[[ ENTRIES SUPPLIED open ]]
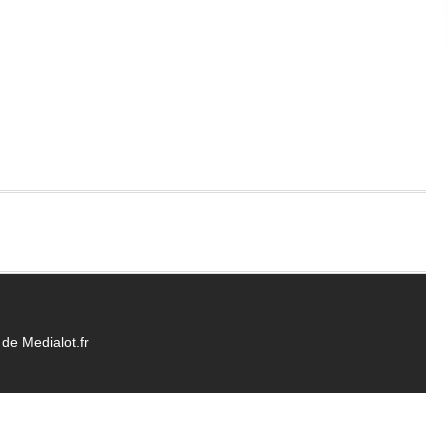
de Medialot.fr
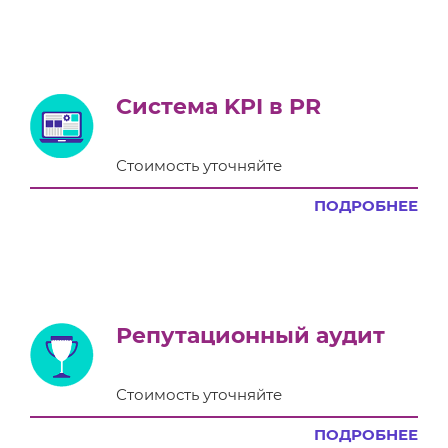
Система KPI в PR
Стоимость уточняйте
ПОДРОБНЕЕ
Репутационный аудит
Стоимость уточняйте
ПОДРОБНЕЕ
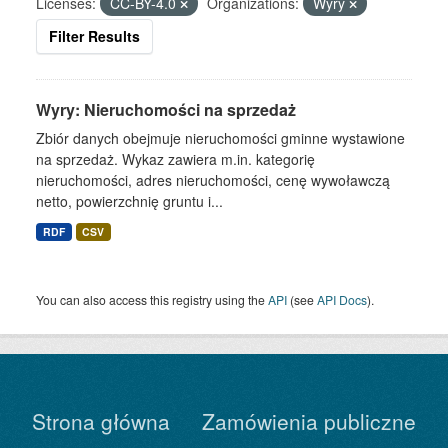
Licenses:
CC-BY-4.0
Organizations:
Wyry
Filter Results
Wyry: Nieruchomości na sprzedaż
Zbiór danych obejmuje nieruchomości gminne wystawione
na sprzedaż. Wykaz zawiera m.in. kategorię
nieruchomości, adres nieruchomości, cenę wywoławczą
netto, powierzchnię gruntu i...
RDF
CSV
You can also access this registry using the
API
(see
API Docs
).
Strona główna
Zamówienia publiczne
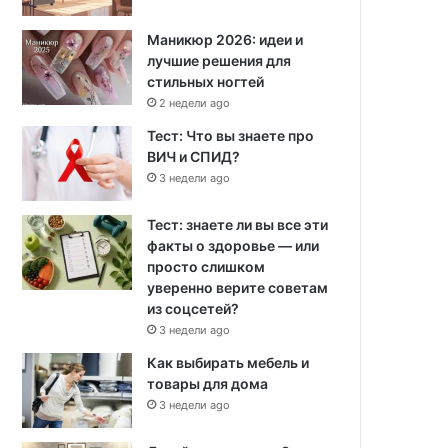
Маникюр 2026: идеи и
лучшие решения для
стильных ногтей
2 недели ago
Тест: Что вы знаете про
ВИЧ и СПИД?
3 недели ago
Тест: знаете ли вы все эти
факты о здоровье — или
просто слишком
уверенно верите советам
из соцсетей?
3 недели ago
Как выбирать мебель и
товары для дома
3 недели ago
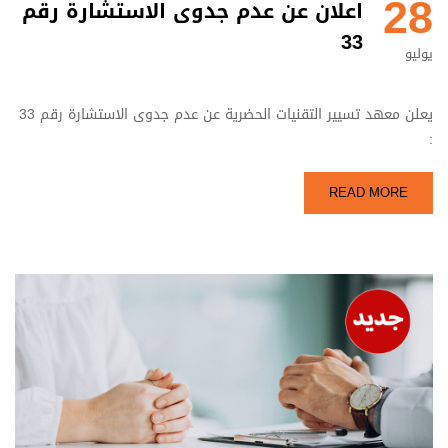
28
اعلان عن عدم جدوى الاستشارة رقم
33
يوليو
يعلن معهد تسيير التقنيات الحضرية عن عدم جدوى الاستشارة رقم 33
:
READ MORE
[[ ENTRIES SUPPLIED closed ]]
WHAT THE EXERCISE ASKS: Write the listing out exactly, word for word, but omit the pictures.

YOUR SOLUTION:
de Medialot.fr
Система KPI в PR
Стоимость уточняйте
ПОДРОБНЕЕ
Репутационный аудит
Стоимость уточняйте
ПОДРОБНЕЕ
Licenses:
CC-BY-4.0
Organizations:
Wyry
Filter Results
Wyry: Nieruchomości na sprzedaż
Zbiór danych obejmuje nieruchomości gminne wystawione
na sprzedaż. Wykaz zawiera m.in. kategorię
nieruchomości, adres nieruchomości, cenę wywoławczą
netto, powierzchnię gruntu i...
RDF
CSV
You can also access this registry using the
API
(see
API Docs
).
Strona główna
Zamówienia publiczne
Маникюр 2026: идеи и
лучшие решения для
стильных ногтей
2 недели ago
Тест: Что вы знаете про
ВИЧ и СПИД?
3 недели ago
Тест: знаете ли вы все эти
факты о здоровье — или
просто слишком
уверенно верите советам
из соцсетей?
3 недели ago
Как выбирать мебель и
товары для дома
3 недели ago
28
اعلان عن عدم جدوى الاستشارة رقم
33
يوليو
يعلن معهد تسيير التقنيات الحضرية عن عدم جدوى الاستشارة رقم 33
:
READ MORE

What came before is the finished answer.